Si ces sites ont le mérite d’exister et d’offrir un riche contenu sur le sujet, ils sont principalement accessibles aux consommateurs qui ont du temps, qui ont une certaine éducation leur permettant de lire des articles détaillés, et surtout qui font eux-mêmes la démarche d’aller se former en ligne.

Or, comme le montrent les statistiques de la Banque de France, les personnes en situation de surendettement restent des personnes fragiles qui n’ont pas toujours un niveau d’éducation suffisant pour aller chercher l’information sur ce type de site.
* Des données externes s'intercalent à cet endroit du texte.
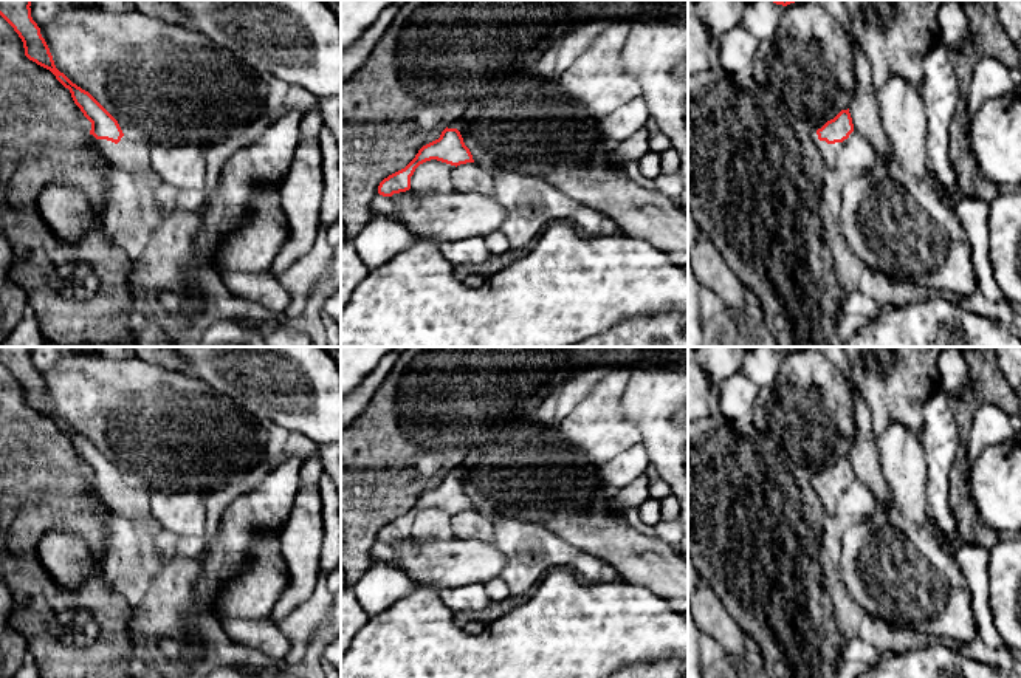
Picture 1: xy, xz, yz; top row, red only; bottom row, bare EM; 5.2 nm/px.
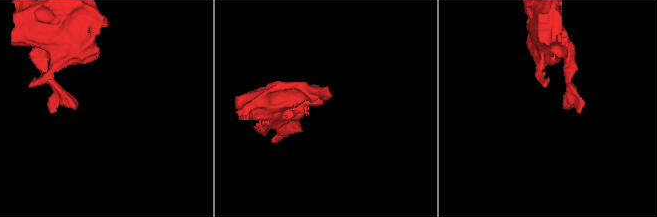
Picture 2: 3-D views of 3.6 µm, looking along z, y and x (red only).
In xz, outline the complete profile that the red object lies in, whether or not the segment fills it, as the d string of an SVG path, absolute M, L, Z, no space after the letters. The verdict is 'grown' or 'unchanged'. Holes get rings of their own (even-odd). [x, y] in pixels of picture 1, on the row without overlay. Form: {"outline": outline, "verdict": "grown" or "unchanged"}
{"outline": "M452 467L438 486L423 492L415 505L401 517L384 525L378 540L414 539L451 539L451 519L466 509L474 509L469 495L463 489L460 467Z", "verdict": "grown"}

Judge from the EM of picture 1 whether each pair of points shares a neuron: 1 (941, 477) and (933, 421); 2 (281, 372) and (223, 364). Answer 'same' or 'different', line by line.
1: same
2: same

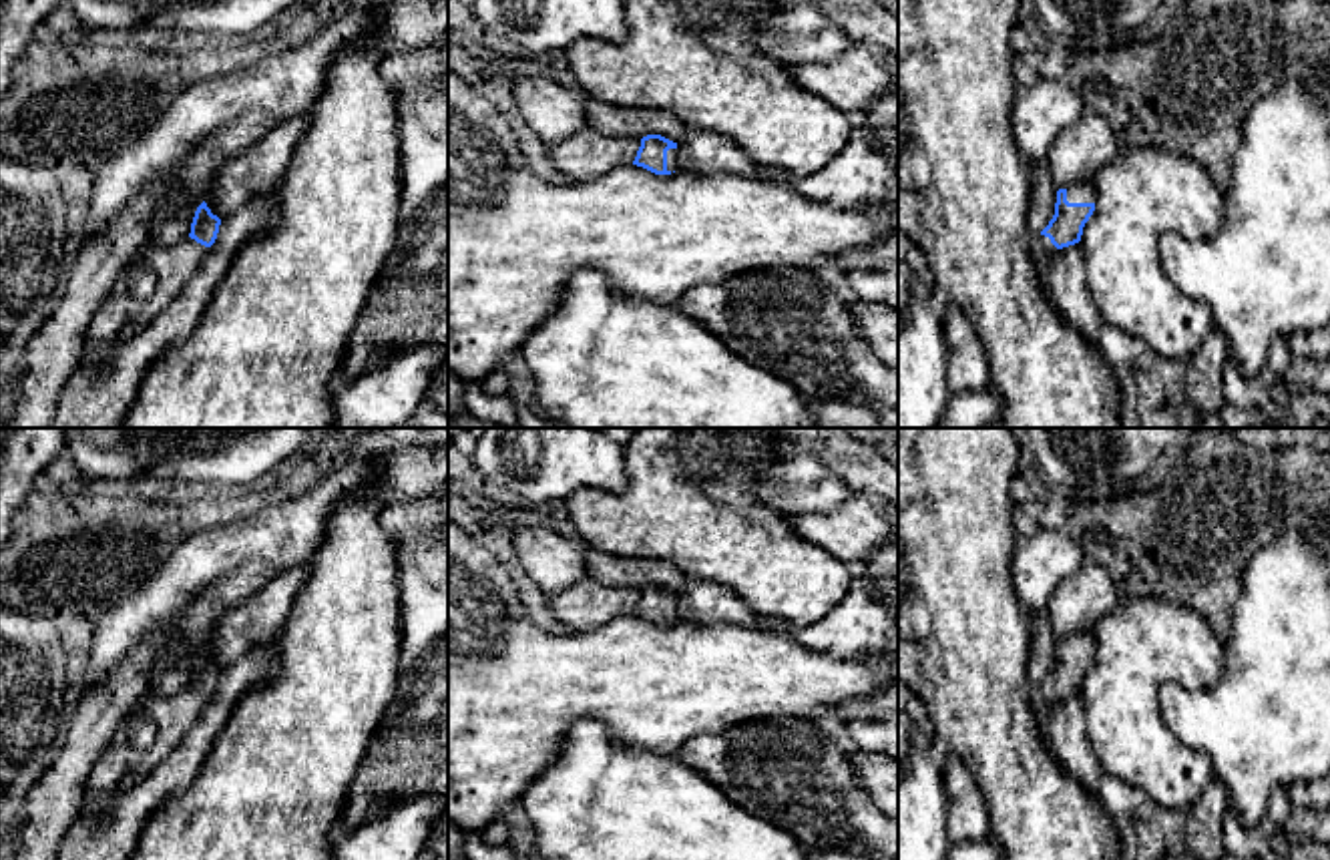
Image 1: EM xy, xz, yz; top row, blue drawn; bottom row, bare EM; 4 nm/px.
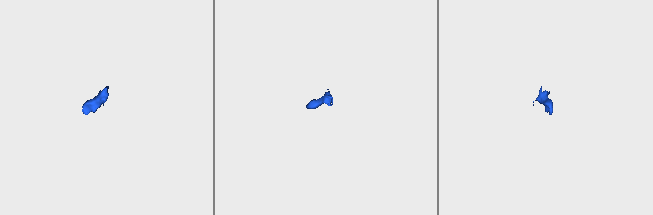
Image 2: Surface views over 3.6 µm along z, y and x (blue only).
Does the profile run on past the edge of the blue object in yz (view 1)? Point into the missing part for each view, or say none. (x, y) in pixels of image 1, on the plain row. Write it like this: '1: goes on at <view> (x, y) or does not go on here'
1: goes on at yz (1083, 641)

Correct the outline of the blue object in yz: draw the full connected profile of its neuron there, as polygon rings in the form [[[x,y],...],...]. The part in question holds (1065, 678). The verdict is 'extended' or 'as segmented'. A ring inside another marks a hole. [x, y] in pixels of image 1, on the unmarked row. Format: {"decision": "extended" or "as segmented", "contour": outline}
{"decision": "extended", "contour": [[[1081,631],[1057,641],[1055,665],[1049,675],[1033,689],[1033,707],[1057,703],[1081,691],[1083,677],[1095,661],[1095,635]]]}

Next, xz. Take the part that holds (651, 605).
{"decision": "extended", "contour": [[[647,585],[641,589],[641,597],[633,615],[643,617],[655,625],[671,625],[677,621],[677,593],[661,585]]]}

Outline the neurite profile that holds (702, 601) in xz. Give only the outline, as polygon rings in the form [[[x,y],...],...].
[[[687,579],[685,589],[677,593],[677,619],[763,627],[761,615],[753,613],[731,587],[695,579]]]

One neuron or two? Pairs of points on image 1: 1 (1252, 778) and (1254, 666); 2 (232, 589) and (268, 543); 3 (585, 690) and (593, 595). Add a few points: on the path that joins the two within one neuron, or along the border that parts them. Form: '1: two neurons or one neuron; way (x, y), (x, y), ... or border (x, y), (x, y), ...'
1: one neuron; way (1254, 750), (1254, 694)
2: two neurons; border (278, 569), (242, 565), (209, 587)
3: two neurons; border (631, 613), (617, 615), (587, 631), (569, 631)

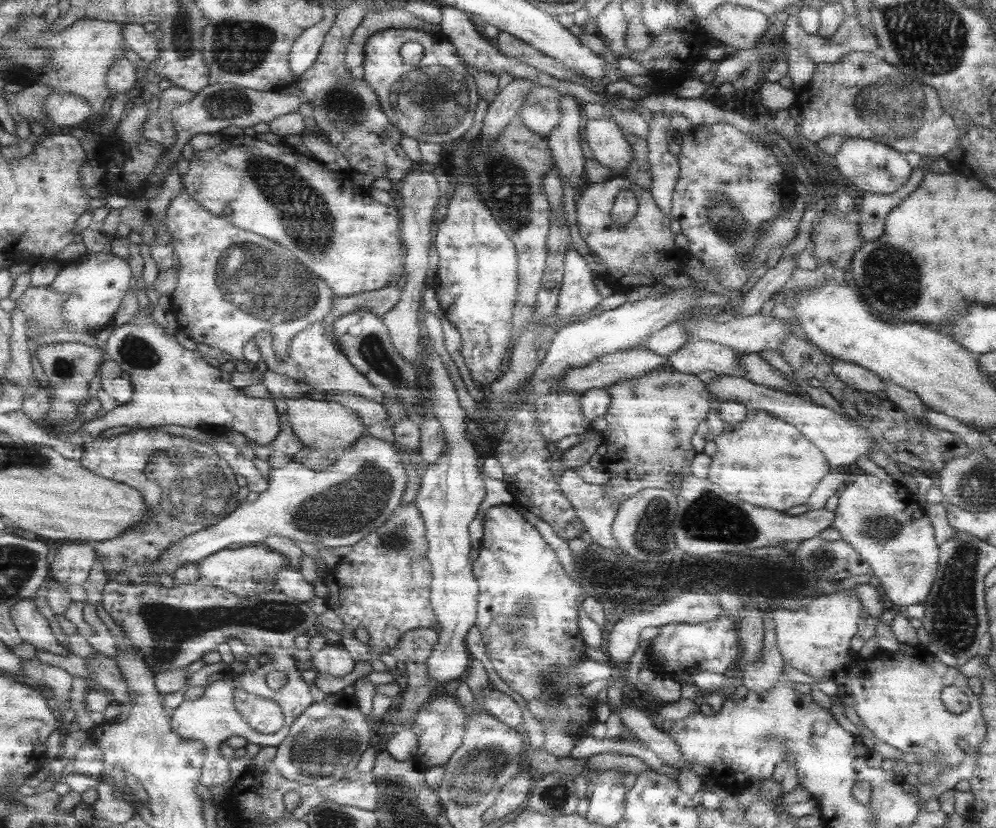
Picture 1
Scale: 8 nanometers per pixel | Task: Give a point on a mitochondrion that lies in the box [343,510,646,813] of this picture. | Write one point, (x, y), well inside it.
(395, 539)

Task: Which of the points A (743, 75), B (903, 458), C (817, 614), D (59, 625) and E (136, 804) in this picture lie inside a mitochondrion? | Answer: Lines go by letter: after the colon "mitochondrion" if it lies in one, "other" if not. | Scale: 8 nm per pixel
A: mitochondrion
B: other
C: other
D: other
E: other

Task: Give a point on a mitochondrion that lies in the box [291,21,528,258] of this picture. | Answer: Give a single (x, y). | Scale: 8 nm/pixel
(434, 99)

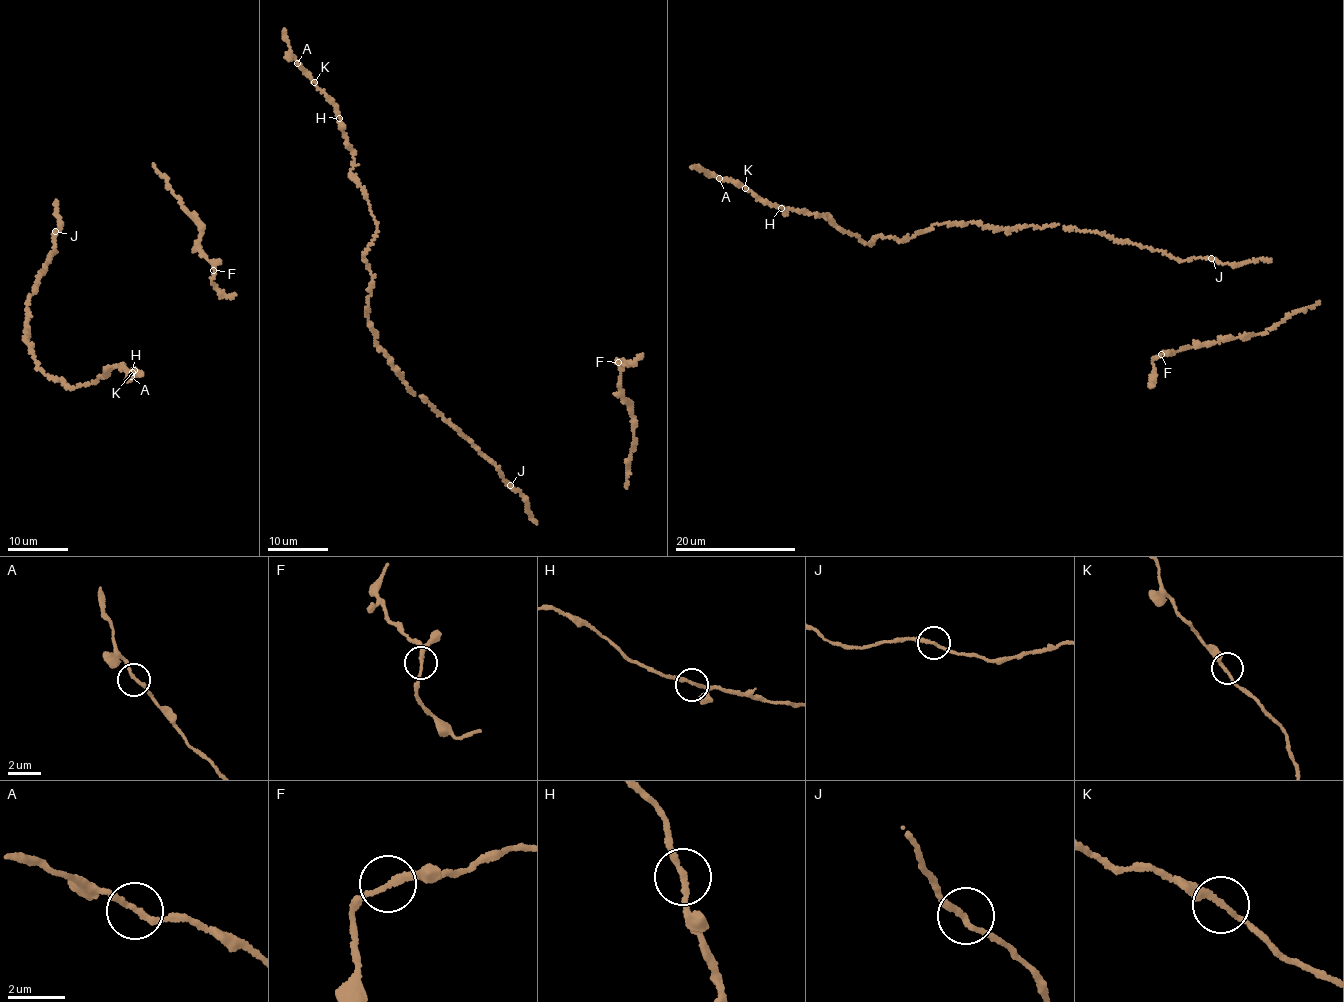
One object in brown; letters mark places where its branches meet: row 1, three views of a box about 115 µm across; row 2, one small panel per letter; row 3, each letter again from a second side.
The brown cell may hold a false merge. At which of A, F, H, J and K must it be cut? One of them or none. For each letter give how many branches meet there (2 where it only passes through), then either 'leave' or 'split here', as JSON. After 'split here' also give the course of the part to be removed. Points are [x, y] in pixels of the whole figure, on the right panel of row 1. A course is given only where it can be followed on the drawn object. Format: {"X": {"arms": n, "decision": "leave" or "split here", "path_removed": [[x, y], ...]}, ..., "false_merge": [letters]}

Pour pallier ce problème, certains Etats Membres ont commencé à explorer d’autres approches. Par exemple, en France, quelques heures d’éducation budgétaire sont devenues obligatoires au collège. En Italie, des autorités financières comme la Consob ou la Banque d’Italie mènent des travaux de recherche sur l’utilisation de la gamification et de l’edutainment pour améliorer l’éducation financière des citoyens.

Ces recherches vont dans le sens de celles menées plus généralement en sciences pédagogiques, qui promeuvent une éducation active, via des jeux et des exercices, disponible au moment de la prise de décision (dans le cas présent, au moment de la souscription de crédit), et dans un format flexible (numérique et présentiel).

Ces résultats de recherche devraient idéalement être intégrés dans une prochaine directive pour promouvoir une éducation budgétaire ludique et accessible à tous afin de lutter efficacement contre le surendettement des ménages en Europe.